A benchmark gauge of U.S. corporate credit risk declined as former European Union Competition Commissioner Mario Monti rushed to form a new Italian government to restore confidence in the country’s finances.

The Markit CDX North America Investment Grade Index, which investors use to hedge against losses on corporate debt or to speculate on creditworthiness, decreased 1.6 basis points to a mid-price of 128 basis points at 11:10 a.m. in New York, according to index administrator Markit Group Ltd. U.S. bond markets were closed on Nov. 11.

The credit-default swaps measure, which typically falls as investor confidence improves and rises as it deteriorates, has dropped from 150.1 basis points on Oct. 3 as investors bet European leaders may stop the spread of the region’s debt crisis. Monti will try to reassure investors that Italy can reduce a 1.9 trillion-euro ($2.6 trillion) debt load and spur economic growth that has lagged behind the euro-region average for more than a decade.

“Monti will have to prove that he’s capable of implementing some pretty drastic reforms to bring Italy’s budget deficit and enormous debt under control,” Harvard University professor Niall Ferguson said on Bloomberg Television’s “Inside Track” with Erik Schatzker. The country’s benchmark 10-year bond yield surged last week over the 7 percent threshold that prompted Greece, Ireland and Portugal to seek bailouts, declining to 6.4 percent at 11:15 a.m. in Rome after Italy auctioned debt today.

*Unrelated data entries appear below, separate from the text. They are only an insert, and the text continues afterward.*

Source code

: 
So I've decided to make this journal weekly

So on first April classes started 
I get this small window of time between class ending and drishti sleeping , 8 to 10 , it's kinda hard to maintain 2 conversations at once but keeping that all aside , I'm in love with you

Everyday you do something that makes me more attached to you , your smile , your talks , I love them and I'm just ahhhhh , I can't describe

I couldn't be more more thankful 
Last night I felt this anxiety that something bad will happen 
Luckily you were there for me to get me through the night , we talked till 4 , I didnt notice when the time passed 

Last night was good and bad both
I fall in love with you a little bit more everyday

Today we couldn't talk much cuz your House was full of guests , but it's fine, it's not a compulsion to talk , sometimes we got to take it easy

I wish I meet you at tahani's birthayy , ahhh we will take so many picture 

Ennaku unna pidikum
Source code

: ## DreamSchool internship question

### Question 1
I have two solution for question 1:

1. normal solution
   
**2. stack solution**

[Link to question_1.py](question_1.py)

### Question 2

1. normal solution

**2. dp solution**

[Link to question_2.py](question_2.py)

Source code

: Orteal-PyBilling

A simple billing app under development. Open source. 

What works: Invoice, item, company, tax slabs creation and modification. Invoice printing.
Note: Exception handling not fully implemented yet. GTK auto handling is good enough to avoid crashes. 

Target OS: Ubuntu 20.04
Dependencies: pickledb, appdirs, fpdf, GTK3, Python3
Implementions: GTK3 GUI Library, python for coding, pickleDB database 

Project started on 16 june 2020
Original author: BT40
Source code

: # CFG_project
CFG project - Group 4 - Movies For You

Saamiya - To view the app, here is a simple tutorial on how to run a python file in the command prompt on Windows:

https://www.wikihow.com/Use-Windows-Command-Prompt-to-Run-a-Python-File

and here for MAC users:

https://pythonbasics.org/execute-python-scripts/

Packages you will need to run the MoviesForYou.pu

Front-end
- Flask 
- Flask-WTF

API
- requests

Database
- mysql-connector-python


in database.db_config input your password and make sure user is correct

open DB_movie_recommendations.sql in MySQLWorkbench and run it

As Monti met with leaders of the country’s political parties to discuss Cabinet nominees, Italy sold 3 billion euros of five-year bonds, the maximum target, at the highest yield in more than 14 years. The Rome-based Treasury sold the bonds to yield 6.29 percent, the highest since June 1997 and up from 5.32 percent at the last auction on Oct. 13.

Credit swaps pay the buyer face value if a borrower fails to meet its obligations, less the value of the defaulted debt. A basis point equals $1,000 annually on a contract protecting $10 million of debt.